In this blog, prior to the election, I noted that as a queer man, I don’t need anyone to pray my gay away, because I’m not broken and I don’t need fixing. My sexuality is an endowed state of being, and I believe to be part of God’s ineluctable plan for my destiny and the destiny of the world God created. I accept my orientation and I thank God for what I am, and I don’t need Theresa Hooks or Stan Henry preaching a political agenda which proclaims my brokenness and consequently insists that I and my queer sisters and brothers should be regarded in some way as second-class citizens in the Commonwealth. For the new mayor to demonize us in that fashion is a grave offense, one that will be very difficult to forgive.
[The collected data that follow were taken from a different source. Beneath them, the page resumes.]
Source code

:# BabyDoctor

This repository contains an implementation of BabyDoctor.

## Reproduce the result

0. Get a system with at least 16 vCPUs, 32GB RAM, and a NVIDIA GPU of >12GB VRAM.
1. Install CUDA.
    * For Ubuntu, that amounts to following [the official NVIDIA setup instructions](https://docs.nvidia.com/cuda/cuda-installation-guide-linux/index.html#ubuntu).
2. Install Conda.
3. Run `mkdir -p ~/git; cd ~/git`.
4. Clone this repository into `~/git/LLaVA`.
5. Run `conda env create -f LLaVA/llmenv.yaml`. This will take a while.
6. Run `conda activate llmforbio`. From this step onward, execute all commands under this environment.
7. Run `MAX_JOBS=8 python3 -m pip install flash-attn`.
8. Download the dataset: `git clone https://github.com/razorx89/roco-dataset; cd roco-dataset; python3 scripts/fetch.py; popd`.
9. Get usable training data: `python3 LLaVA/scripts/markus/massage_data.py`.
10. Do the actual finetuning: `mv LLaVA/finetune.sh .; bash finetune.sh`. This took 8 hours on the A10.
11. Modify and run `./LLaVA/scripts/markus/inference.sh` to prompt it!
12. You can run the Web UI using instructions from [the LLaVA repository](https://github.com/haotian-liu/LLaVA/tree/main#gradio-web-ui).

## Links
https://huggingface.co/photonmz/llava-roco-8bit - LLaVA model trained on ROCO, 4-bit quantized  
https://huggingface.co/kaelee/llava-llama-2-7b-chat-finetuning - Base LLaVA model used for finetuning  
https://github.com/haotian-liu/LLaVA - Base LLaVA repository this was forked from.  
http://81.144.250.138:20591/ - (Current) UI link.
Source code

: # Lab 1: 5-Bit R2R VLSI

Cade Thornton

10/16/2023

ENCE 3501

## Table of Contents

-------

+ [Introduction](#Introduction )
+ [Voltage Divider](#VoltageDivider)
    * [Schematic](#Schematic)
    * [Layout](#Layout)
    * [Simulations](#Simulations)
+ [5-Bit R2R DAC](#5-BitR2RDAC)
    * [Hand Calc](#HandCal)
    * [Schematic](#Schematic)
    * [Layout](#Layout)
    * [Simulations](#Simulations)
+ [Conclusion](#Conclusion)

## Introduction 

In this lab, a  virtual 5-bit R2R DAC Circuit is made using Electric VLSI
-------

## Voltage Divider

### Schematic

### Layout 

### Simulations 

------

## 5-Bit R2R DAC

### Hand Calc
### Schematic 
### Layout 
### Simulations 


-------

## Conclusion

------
Because Stan Henry saw fit to adopt the Theresa hooks narrative of blaming her electoral defeat on the queer nation, he broke trust with me, and I expect he has broken trust with an awful lot of other queerfolk in Cathedral City. If Stan Henry were so hot fired to put Theresa hooks on the Council, we may ask again why did he lack the courage to move her appointment at the December 10 meeting at which the issue was settled? If Stan Henry wants to blame queerfolk for his political ally not having been seated, then he has only himself to blame as and to the extent that queerfolk in Cathedral City do not see fit to give him the benefit of any doubt, or, even more tellingly, come to view him as little more than a pale political clone of his predecessor. If Stan Henry did not realize the growing weight and clout of a queer voting bloc in Cathedral City, and feels that he can insult us with impunity, then he has made yet another rookie mistake.
If Mr. Henry wants to try to regain the lost trust of so many of us in Cathedral City’s queer nation, he will need to proffer appropriate expressions of regret and contrition, and the Council, now with three gay members out of a total of five, will need to hold his feet to the fire, and will need to make clear that all five of them need to represent all 50,000-plus of us. Cathedral City’s queerfolk will be watching, and will expect the gay councilmembers to be more forthright in defense of the queer nation.
Trust is hard to earn, and Stan Henry made a rookie mistake by antagonizing the queer nation last night. One of my former colleagues predicted prior to the election the Stan Henry would be a one term mayor. I think my former colleague may well have been right. The queer nation has long memories, and those long memories are the collective custodian of all of the slights that have been visited upon us by ambitious, but maladroit, political operators like Stan Henry. We’ve come too far, fought too hard, lost too many, and put up with too much right wing bullshit to allow local politicians to insult us without cost.